While I was expected to be fit by February (2012) to step on to the court, I was ready in four months time for mild stretching on the backcourt. Yousif felt my recovery was faster than expected. As always, I trusted him and by the first week of February, I was able to go for full court play. And by the end of April, I was able to play in a tournament in Hong Kong. Then I was in the Indian team that won the gold in the Asian Team Championship in Kuwait. I also played in the Chennai Open where I won.

And you have progressed well since then…

Yes, I rose to No. 25 in the world rankings. Now I am 27. It may sound odd, but somehow I feel the injury and the break actually did a world of good to me. I could re-asses myself; check which direction my career was going and which set of people I should be moving with. I was at that point of my career when I needed to introspect. I realised there is enjoyment too in playing. The two weeks in bed and the events thereafter proved to be a learning curve for me and I think I am a better player overall now.

The worry about your knee is behind you now?

I am not sure. There is always the feeling that what was natural in you is today a mended part. The occasional pain reminds me of the agony I had gone through. Even today, when I bend for too long, there is pain in my knee. Fortunately, I do not let that distract me. I tell myself, ‘I am playing better.’ I have to live with that. I know I have a strong pair of legs.

Where have you reached in the sport?

I am still learning. Even the World No. 1 keeps learning. Each tournament is an education. The thrust is on fitness. Have to get fitter and always be open to new ways of training. At times, I feel fitness programmes encourage me more than the actual action on the court. Somehow, I have the feeling — particularly after the injury break — that I have not done justice to my abilities, to all the support I receive from the Federation, government and well-wishers. I must keep giving 100 per cent to whatever I do on the court. Fitness is the key.

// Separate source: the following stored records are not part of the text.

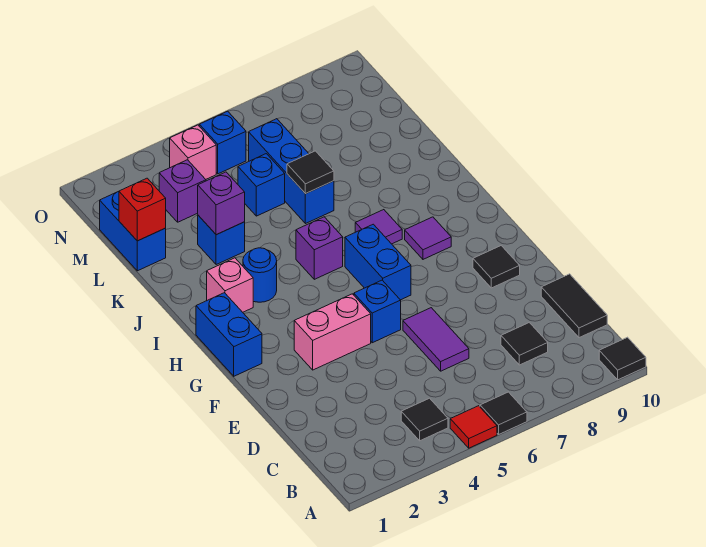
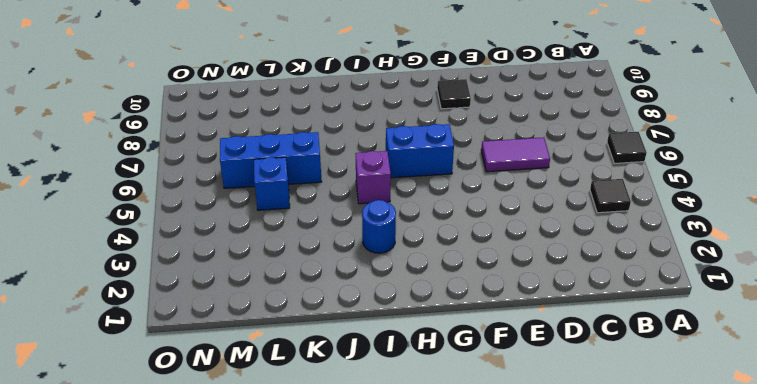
none -> red tile A5 level 1
none -> black tile A10 level 1
none -> black tile C8 level 1

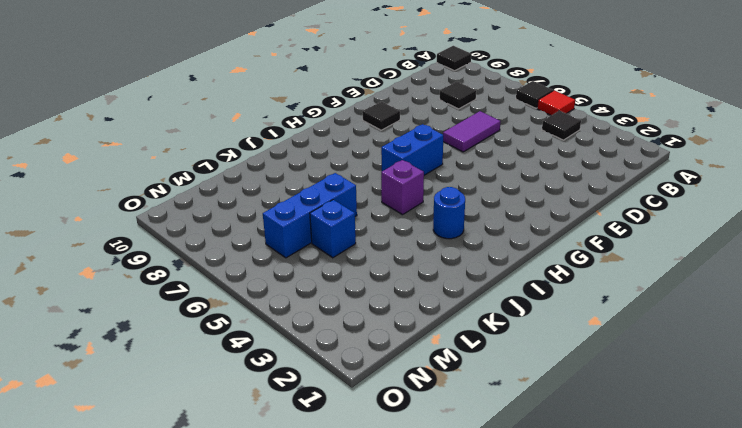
none -> black tile C10:D10 level 1
none -> pink brick F3:F4 level 1
none -> blue brick F5 level 1

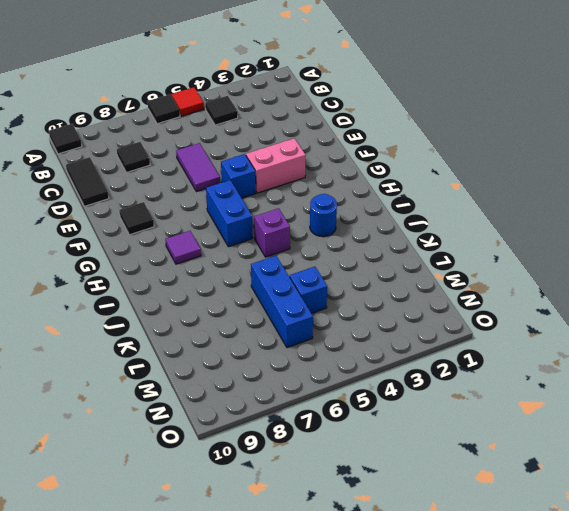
none -> blue brick G1:H1 level 1
none -> pink brick I2 level 1
none -> purple tile I7 level 1

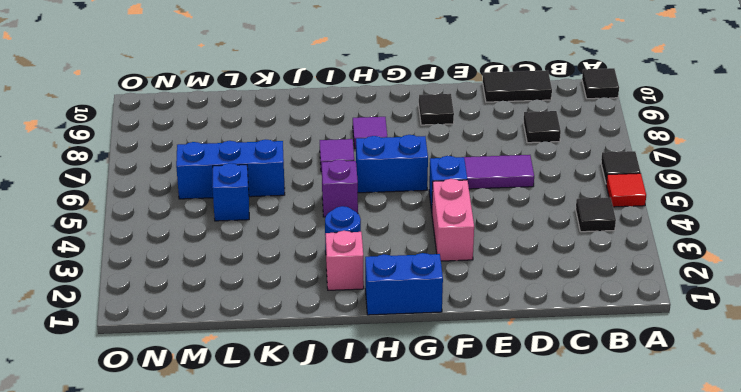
none -> blue brick K3 level 1
none -> blue brick L1:M1 level 1
none -> purple brick M3 level 1

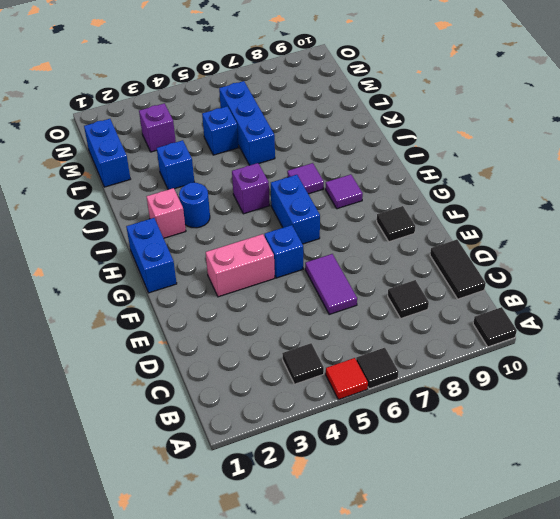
none -> pink brick N4 level 1
none -> blue brick N5 level 1
none -> purple brick K3 level 2

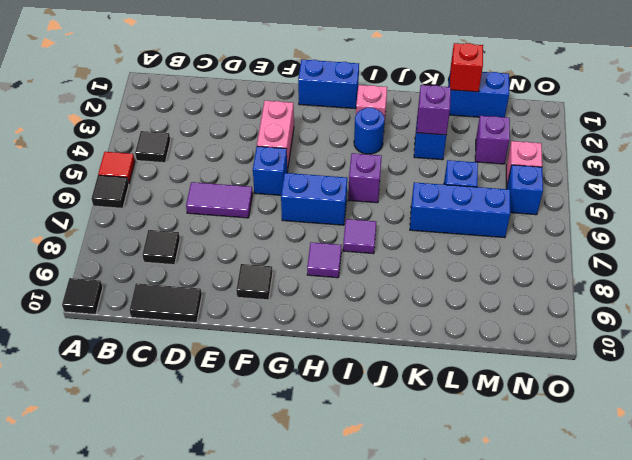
none -> black tile K6 level 2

What about your sponsorship support?

It is tough and more so if sponsors are not there. I have Nike and Harrow to support me, but I still need to supplement my funds through occasional coaching stints. Once in a while, I do coach in the U.S.

What are your plans ahead?

I am 26 and hope to keep myself active for at least four to five years. A few goals are there like winning an individual medal in the Asian Games and the Commonwealth Games next year. The Nationals are there too. Depending upon the international calendar, I will keep myself busy. I want to train hard and hopefully get into the top 10 in the next one year.

Will you take up coaching thereafter?

Coaching is a distant goal. I like to work with the kids in India. I believe I can contribute. I have not given any thought to setting up an academy but may be run one if somebody starts it. I do not have business acumen for setting up an academy (smiles). Besides money is not the consideration as much as helping a kid to come up the rungs.

Who are the sports personalities that have influenced you?

I have met P. T. Usha. I had always wanted to meet her. She is special. I met Rahul Dravid; he is so humble. They have all achieved so much and are still level-headed. I respect that. Outside India, Nicol David, a rock star in her country, has made me realise the importance of being down to earth. She is another perfect example of a great achiever who is very humble.